I never performed until we launched Wu-Tang. That was my first time as an MC. I have history since elementary school doing talent shows. Breaking and shit like that. I was that kind of dude. I loved to pop. That was me. Always doing shit around music. As far as with a mic in my hand, Wu-Tang was the first time. There never was next level for me. It was Wu-Tang and that was it. I never tried to get on. Never looked for any of this, because it was never my vision. I’m kinda like hanging out with GZA, and just stumbled across some shit. “Oh word?” And I was like, “Maybe I can do this.” When I was young going to clubs, I was just hanging out. I never went in there like I was trying to be an MC. I never tried to get a record deal, or pass out tapes. It’s just been Wu-Tang and I’m here (MVRemix Interviews).
Born in Brooklyn, New York, Masta Killa was the last member to join the Wu-Tang Clan; consequently he did not appear on the group’s debut single “Protect Ya Neck”. He was also the only member who was not a rapper at the time of the group’s formation. He was extensively mentored by the GZA during his early days with the group, evident in the similar flow they both employ. He derived his rap name from the 1978 kung fu film Shaolin Master Killer, (Shao Lin san shi liu fang).
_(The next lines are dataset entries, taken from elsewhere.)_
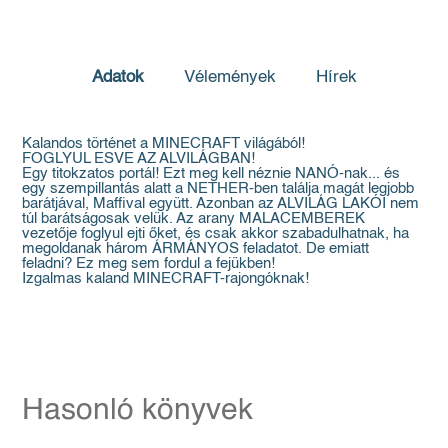
Adatok
Vélemények
Hírek
Kalandos történet a MINECRAFT világából!
FOGLYUL ESVE AZ ALVILÁGBAN!
Egy titokzatos portál! Ezt meg kell néznie NANÓ-nak... és
egy szempillantás alatt a NETHER-ben találja magát legjobb
barátjával, Maffival együtt. Azonban az ALVILÁG LAKÓI nem
túl barátságosak velük. Az arany MALACEMBEREK
vezetője foglyul ejti őket, és csak akkor szabadulhatnak, ha
megoldanak három ÁRMÁNYOS feladatot. De emiatt
feladni? Ez meg sem fordul a fejükben!
Izgalmas kaland MINECRAFT-rajongóknak!
Hasonló könyvek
Masta only appeared on one track on the Wu-Tang Clan’s first album, in the closing verse to “Da Mystery of Chessboxin”. Masta only narrowly made the track, and was almost left off in favor of Killah Priest. In fact, on the No Said Date DVD, Killah Priest claims that he and Masta Killa were in competition for the spot on “Da Mystery of Chessboxin'”, and while Killah Priest fell asleep, Masta Killa stayed up all night writing and Killah Priest woke up the next morning to Masta Killa’s verse. Since he was a developing rapper at the time Enter the Wu-Tang (36 Chambers) was being written, his verse in “Da Mystery of Chessboxin” was the only one that could hold up with the other, more experienced Wu-Tang members.
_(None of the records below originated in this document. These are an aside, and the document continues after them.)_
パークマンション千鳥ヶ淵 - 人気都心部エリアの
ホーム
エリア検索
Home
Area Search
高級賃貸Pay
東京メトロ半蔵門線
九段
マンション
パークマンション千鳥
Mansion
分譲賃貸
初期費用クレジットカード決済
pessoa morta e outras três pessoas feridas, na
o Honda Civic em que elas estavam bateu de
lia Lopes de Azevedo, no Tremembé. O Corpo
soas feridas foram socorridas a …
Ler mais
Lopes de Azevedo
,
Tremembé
During the first round of solo projects, he made several appearances on tracks now considered Wu-Tang classics, such as “Winter Warz”, “Duel of the Iron Mic”, and “Glaciers of Ice”. His flow at the time attracted attention for being very slow and laid-back, in contrast to the more manic, forceful styles of members like Inspectah Deck and Ghostface Killah. Masta Killa is also the Clansman fondest of Chinese martial arts imagery. In 1997, the Wu-Tang Clan’s second album Wu-Tang Forever saw Masta become a mainstay in the group’s line-up with regular appearances throughout the double album.
Masta Killa was the last member to release a solo project, after it was delayed for several years and finally released in June 2004 with the title No Said Date; critically acclaimed, it became independent label Nature Sounds’ best-selling album, notable for featuring every core member of the Wu-Tang Clan on the album after a period in the group’s history that lacked unity. His second album, Made in Brooklyn, was released on August 8, 2006, and includes production from Pete Rock and MF Doom. “Ringing Bells”, the Bronze Nazareth-produced lead single from the album, was released in March 2006. Also in 2006, Masta Killa became the latest in a succession of Hip Hop artists to endorse PETA, and participated in an advertisement for the organization to promote a vegetarian lifestyle.
In December 2012 he released his third album titled Selling My Soul, an LP with heavy soul grooves and guests including Kurupt and the late Ol’ Dirty Bastard. The album was intended as a precursor to his long-awaited album Loyalty is Royalty, first announced in 2010 and unreleased as of 2015.
Masta Killa is known for being the most quiet and mysterious member of the Wu-Tang Clan, and little is still known about him. He does not give many independent interviews. On the Wu-Tang Corp. website, Masta Killa stated, “I know I seem serious and quiet to a lot of the fans. That’s because I take my work seriously. It’s not a game. The Clan and I work hard to give you the best.”